It’s one of the most important holidays in Kyrgyzstan. Nowruz, which translates literally as the “new day” is celebrated every year in Kyrgyzstan, Central Asia and other countries on March 21st. Nowruz marks the beginning of the spring and is a moment of family and village reunion. Attending a Nowruz celebration is an original way to get to know Kyrgyz culture and spend an unforgettable time in Kyrgyzstan.
In Kyrgyzstan, Nowruz is a public holiday that is celebrated with a lot of attention and festivities. Cities and villages organize big events for the occasion. These include concerts of traditional Komuz players, national dances, as well as nomad games. You’ll be able to see, for example, a game of traditional wrestling, or the famous Kok Boru (buzkachi), a horse game played with a sheep or goat.

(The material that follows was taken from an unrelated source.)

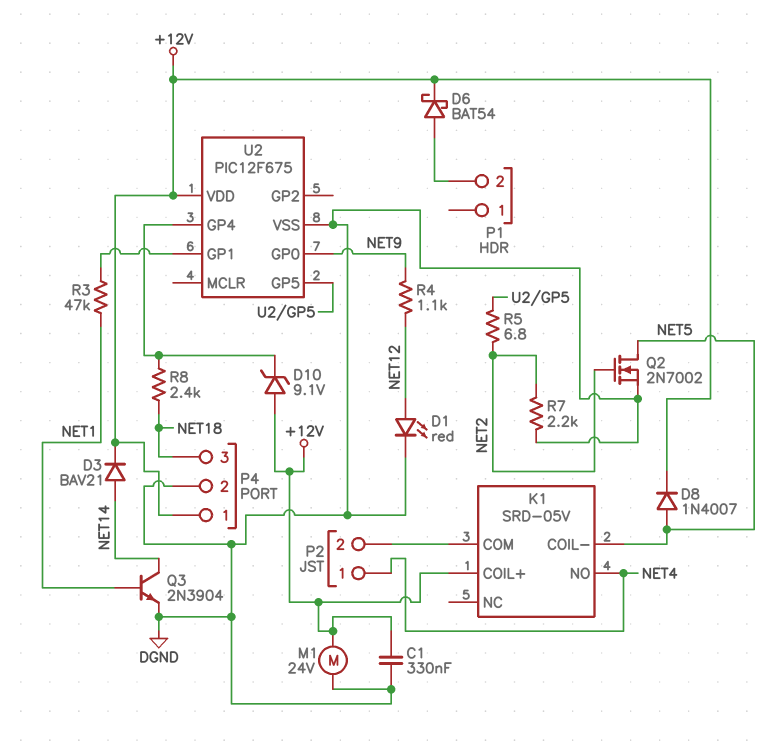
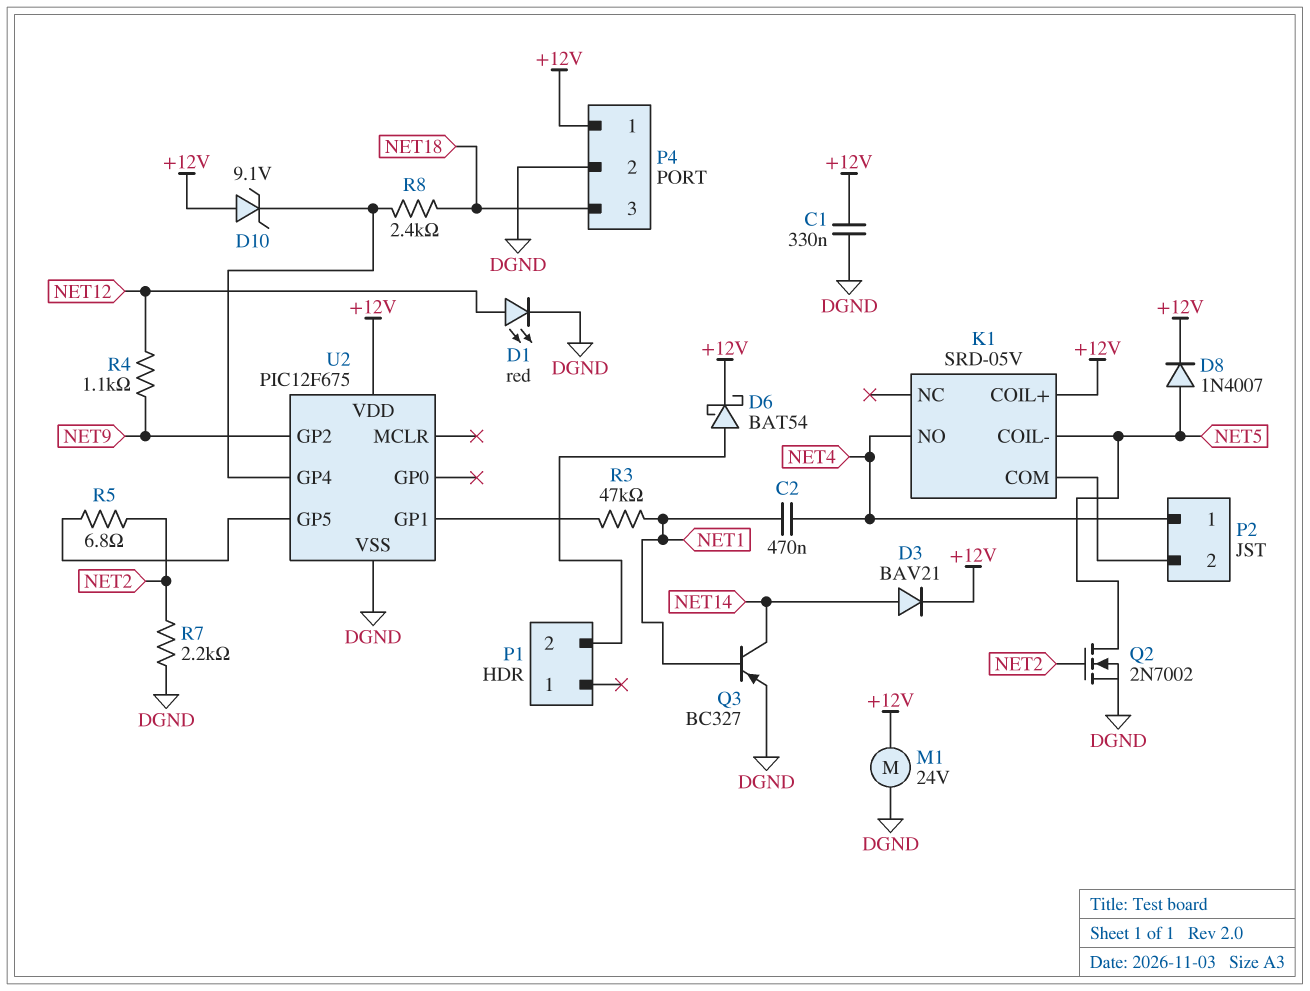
C2: none -> 470nF (NET1, NET4)
Q3: NPN 2N3904 (B NET1, C NET14, E DGND) -> PNP BC327 (B NET1, C NET14, E DGND)
U2 pin GP0: NET9 -> none
U2 pin GP2: none -> NET9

During Nowruz, the Kyrgyz bake somolok, a wheat soup. Traditionally, it was baked for 24 hours before Nowruz in huge pots in the streets. Women of the village would relay each other to toil the soup. Some Kyrgyz also throw rocks in the soup to make wishes.
Kyrgyz tables are filled with all kinds of delicious traditional Kyrgyz dishes, including fried bread, borsok, plov or beshmark. Nowruz is also a time for contests, and Central Asian states like to cook huge portions of their traditional dishes and try to make it on the Guinness Book of Records.
Nowruz is a great time to plan your trip in Kyrgyzstan. It’s out of the touristic season and is a perfect moment to discover Kyrgyz culture and traditions. In Bishkek, Kyrgyzstan’s capital, Kok-Boru competitions are held in the main stadium. The main square Ala-Too comes alive with shows during most of the day. In villages, you’ll be able to learn how to cook traditional Kyrgyz dishes with your hosts and celebrate Nowruz with a local family, to live the holiday at its fullest.